XRP Technical Warning: Wave Down Targets $1.09, Key Level at $1.31
Crypto analyst CasiTrades says XRP remains weak as relief rallies stay shallow and fail around the 0.382 retracement area. XRP is currently stabilizing near $1.31, which the analyst flags as potential resistance and the “extreme of Wave 4.”
A move down is getting closer: she expects the next major leg to be a Wave 3 decline, with targets near $1.09. Some sub-waves could push lower toward $1.06 before a corrective rebound begins. After that, a brief Wave 4 relief bounce is possible between $1.22 and $1.31, but the bounce is expected to be capped due to persistent selling pressure.
If Wave 4 fails, the chart suggests XRP could resume the larger downtrend toward macro support around $0.87. Momentum conditions (including RSI behavior) indicate buyers struggle to hold gains, with upward moves often reversed quickly. Traders are advised to watch $1.31 closely: maintaining it may slow acceleration, while a breakdown below it could trigger faster downside.
Overall, the analysis points to a structured bearish path for XRP before a larger support zone is tested. (Not financial advice.)
Bearish
The article’s core message is a bearish technical outlook for XRP. It highlights persistent selling pressure, shallow relief bounces, and a critical resistance area near $1.31 (Wave 4 extreme). The proposed path is a Wave 3 decline toward $1.09/$1.06, with only a short-lived corrective bounce before potentially testing macro support around $0.87. RSI/momentum behavior is used to support that upside attempts fail quickly.

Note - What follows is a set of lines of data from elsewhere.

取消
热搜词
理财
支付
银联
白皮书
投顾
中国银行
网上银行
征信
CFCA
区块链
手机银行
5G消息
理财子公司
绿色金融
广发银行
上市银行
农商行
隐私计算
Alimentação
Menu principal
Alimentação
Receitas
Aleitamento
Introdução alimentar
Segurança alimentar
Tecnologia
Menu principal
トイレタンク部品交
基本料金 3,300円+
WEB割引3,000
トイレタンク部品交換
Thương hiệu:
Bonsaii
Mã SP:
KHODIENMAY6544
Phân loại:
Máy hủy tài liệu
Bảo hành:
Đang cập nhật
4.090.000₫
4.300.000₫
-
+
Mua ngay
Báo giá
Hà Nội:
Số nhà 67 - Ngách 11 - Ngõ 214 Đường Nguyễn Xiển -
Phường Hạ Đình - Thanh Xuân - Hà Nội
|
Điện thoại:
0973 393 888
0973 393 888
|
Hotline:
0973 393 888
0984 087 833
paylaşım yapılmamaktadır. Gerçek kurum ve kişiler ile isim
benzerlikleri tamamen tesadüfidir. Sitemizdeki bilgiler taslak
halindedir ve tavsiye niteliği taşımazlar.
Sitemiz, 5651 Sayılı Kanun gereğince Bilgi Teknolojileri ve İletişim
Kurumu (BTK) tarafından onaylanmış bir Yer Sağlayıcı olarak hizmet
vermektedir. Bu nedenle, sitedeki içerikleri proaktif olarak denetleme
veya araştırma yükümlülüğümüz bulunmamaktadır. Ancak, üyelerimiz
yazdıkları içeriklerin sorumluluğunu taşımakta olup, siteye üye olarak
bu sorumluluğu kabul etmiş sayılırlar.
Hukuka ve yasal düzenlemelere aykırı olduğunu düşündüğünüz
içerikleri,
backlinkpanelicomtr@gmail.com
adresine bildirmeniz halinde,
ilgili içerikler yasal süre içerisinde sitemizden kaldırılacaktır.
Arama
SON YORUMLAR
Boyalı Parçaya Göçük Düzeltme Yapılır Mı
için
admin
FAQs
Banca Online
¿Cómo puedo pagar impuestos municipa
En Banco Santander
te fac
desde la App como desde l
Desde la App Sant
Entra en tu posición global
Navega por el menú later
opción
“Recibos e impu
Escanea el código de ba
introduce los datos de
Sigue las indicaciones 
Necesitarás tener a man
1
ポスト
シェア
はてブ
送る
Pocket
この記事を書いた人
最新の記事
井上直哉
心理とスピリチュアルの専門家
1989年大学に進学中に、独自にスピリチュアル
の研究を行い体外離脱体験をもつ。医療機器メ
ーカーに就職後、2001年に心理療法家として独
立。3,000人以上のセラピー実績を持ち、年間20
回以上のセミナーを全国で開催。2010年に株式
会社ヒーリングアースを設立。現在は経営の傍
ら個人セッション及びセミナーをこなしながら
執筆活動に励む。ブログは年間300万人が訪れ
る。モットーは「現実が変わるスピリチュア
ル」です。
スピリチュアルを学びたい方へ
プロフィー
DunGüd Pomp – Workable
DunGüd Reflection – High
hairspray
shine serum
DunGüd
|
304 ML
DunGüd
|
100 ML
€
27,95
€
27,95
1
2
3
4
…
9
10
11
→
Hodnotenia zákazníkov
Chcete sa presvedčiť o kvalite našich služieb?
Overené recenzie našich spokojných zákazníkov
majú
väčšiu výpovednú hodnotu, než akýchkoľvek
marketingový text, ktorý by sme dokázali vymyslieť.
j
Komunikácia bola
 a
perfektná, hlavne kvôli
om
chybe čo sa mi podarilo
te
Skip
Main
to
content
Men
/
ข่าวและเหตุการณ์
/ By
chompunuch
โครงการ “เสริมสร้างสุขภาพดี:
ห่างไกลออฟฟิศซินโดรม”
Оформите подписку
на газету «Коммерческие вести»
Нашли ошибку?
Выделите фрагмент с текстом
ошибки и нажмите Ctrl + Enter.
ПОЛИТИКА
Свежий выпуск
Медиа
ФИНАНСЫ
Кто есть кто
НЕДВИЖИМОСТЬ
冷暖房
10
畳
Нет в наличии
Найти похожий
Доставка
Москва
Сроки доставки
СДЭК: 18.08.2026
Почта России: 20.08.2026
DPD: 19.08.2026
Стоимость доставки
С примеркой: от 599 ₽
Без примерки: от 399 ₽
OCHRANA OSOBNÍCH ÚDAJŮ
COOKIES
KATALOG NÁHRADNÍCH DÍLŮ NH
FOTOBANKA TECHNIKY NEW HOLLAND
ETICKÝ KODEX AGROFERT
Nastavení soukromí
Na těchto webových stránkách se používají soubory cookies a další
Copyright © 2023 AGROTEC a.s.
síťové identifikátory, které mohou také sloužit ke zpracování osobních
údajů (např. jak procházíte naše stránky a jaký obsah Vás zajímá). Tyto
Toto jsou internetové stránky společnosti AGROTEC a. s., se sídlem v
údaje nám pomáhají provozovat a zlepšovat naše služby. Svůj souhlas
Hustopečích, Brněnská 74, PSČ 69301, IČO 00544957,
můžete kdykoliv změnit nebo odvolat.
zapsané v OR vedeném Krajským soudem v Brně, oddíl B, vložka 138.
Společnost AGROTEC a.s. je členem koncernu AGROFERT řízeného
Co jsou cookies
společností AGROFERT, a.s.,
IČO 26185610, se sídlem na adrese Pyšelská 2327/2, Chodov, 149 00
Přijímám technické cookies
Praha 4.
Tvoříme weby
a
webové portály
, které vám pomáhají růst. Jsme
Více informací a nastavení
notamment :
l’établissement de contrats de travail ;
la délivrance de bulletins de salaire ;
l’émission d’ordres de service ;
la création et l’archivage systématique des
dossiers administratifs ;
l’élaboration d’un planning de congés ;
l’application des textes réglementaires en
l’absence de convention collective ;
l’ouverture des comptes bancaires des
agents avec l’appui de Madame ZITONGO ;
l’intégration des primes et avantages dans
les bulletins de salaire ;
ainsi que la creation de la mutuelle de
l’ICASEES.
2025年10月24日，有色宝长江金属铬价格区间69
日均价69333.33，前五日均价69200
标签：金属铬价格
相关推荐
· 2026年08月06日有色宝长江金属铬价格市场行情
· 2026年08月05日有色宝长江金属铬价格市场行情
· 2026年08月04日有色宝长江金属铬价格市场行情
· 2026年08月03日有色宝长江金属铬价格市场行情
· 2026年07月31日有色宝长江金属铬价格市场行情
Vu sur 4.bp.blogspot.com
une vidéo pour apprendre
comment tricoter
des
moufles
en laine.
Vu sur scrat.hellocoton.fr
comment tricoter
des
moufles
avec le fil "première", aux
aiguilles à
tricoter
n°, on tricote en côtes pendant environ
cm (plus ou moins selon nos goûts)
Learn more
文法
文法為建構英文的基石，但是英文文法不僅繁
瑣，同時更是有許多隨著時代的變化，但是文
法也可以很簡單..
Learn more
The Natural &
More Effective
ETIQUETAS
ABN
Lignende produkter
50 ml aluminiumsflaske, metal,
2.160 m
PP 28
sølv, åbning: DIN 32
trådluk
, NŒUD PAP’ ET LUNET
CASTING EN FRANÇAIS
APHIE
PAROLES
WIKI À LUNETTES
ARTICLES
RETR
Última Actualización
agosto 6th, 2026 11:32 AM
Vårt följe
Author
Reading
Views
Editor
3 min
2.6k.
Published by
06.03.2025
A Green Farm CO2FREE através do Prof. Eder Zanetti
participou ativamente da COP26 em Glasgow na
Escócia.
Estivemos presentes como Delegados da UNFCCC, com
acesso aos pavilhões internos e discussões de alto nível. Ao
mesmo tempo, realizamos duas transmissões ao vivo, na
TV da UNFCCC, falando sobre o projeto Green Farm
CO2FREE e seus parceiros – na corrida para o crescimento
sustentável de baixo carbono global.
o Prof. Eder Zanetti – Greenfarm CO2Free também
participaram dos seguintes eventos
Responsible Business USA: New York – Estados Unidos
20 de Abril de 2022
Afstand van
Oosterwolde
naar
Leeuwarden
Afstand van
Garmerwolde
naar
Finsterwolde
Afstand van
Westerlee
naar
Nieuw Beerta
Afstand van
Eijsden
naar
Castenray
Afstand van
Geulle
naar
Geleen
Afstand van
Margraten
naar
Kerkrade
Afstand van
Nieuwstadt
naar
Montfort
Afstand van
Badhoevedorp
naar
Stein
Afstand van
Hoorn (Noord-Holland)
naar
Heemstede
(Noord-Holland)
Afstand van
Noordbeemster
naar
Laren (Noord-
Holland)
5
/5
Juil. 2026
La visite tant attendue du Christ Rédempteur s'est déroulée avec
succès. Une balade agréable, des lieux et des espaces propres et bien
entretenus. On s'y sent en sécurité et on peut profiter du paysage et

In similar past market structures, when price repeatedly stalls near a stated resistance (like a retracement extreme) and momentum indicators fail to sustain, traders often rotate from dip-buying to downside confirmation trades. That typically increases short-term volatility and downside follow-through if key support breaks. Longer term, the scenario suggests XRP must first absorb the next down-leg before any more meaningful recovery can occur; until then, rallies are treated as sellable liquidity rather than trend reversal signals.